Yeah, I've been going through the drama lately. Thanks to you guys, I keep on going. I changed the store "Gruntonia" and I think the products are now something that you'll all like. I only have a basic package with this thing, so I can only offer one design per product. In other words, a white t-shirt can only be offered with one design. I can change that design, but can't offer two or more versions of it. Variety doth not a basic package offer and I have to keep my $$$ to pay for cancer treatment.
So, I offer "GRUNTONIAN" t-shirts, with my avatar icon on the back of the t-shirts where that was an available option (not available in the black long sleeve). Dark color t-shirts are currently being used for the enlarged "Scary Ass Clown" design, available until Halloween. I got rid of all the cutesy "Captain" howdy shit.
So, now to the story of your screwed up mental patient of a friend: me. I'm exiting a very dark pit at the moment. Physical and mental challenges have dogged me on this particularly toxic part of my treatment. I'm having to part with some beloved guitars and amps. Girls think I have cooties, except older ones. Car repair drama. My body is going to pot from not being as active as I used to be and I can't seem to do anything about it due to pain and fatigue. My do-hickey don't work so good anymore. Oh, and I feel like my stomach is hanging under my throat ready to send out a big hello of chunky goodness half the time. Sometimes, for no reason at all, I feel like something isn't right, but I don't know what in the hell that thing is and I worry like hell about it. Lack of sleep.
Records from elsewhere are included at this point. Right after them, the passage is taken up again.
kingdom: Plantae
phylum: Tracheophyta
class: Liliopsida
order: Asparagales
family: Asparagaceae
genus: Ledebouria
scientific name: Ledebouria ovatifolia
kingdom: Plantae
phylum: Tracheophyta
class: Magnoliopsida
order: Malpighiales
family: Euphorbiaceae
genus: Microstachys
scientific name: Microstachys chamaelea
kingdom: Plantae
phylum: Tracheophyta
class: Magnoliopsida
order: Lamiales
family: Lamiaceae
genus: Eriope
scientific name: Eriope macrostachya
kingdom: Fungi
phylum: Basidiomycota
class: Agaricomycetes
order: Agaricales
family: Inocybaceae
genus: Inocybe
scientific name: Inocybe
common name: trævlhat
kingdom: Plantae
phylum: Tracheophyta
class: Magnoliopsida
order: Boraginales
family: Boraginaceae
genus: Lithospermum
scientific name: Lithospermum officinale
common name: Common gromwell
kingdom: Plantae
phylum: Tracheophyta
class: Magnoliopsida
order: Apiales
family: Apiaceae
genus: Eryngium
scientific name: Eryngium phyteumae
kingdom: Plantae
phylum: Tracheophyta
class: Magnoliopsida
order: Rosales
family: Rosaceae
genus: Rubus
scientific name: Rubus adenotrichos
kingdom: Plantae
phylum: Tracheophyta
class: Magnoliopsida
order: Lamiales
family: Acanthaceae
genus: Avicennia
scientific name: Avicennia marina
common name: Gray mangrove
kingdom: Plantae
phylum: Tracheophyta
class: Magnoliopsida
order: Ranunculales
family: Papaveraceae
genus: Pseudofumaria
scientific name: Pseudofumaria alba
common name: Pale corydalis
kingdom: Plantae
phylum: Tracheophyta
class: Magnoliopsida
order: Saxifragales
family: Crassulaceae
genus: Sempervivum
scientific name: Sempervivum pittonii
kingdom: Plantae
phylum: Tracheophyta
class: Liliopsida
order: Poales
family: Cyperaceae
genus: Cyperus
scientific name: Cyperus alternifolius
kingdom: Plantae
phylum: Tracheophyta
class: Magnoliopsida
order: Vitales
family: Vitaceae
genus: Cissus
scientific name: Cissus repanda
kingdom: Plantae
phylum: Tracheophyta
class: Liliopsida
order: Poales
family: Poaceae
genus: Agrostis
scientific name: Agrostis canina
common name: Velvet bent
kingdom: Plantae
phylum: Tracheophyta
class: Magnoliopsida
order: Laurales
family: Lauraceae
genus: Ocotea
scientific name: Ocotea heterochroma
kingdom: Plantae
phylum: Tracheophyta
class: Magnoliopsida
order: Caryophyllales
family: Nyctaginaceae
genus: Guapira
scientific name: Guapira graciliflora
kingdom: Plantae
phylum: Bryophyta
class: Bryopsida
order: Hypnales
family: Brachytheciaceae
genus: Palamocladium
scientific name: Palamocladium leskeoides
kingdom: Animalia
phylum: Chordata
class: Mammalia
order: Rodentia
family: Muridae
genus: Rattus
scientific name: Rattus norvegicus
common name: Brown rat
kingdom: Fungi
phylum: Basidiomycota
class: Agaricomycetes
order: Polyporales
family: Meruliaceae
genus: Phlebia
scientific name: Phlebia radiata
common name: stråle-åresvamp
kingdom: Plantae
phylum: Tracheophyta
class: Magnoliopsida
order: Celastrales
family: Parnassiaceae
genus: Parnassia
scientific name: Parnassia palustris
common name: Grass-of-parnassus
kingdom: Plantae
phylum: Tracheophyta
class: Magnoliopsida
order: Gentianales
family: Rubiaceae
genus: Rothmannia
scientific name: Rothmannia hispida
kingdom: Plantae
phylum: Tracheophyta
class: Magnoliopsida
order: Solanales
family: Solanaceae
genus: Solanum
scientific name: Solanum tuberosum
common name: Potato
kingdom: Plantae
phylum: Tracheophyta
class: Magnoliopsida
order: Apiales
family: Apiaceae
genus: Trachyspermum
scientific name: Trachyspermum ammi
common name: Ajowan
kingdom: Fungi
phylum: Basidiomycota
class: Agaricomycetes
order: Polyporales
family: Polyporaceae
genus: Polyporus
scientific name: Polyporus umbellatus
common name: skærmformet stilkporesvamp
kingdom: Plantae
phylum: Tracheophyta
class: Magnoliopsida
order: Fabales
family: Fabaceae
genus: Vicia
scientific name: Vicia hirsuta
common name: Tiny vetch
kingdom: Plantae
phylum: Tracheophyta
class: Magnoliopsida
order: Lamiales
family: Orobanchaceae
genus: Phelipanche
Despite all of this I am turning my way of thinking around and looking forward to one week from now. That will mark my halfway point with my chemotherapy. I have kick-ass friends and family (you all are included in that), so I am winning. Battles get ugly and this one certainly has for me. They don't call it "Cuddly Kittens Disease". They call it cancer, and it is one deadly son of a bitch. I think I'm doing pretty damn good.
Do pity parties come with pinatas? 'Cause I totally want one.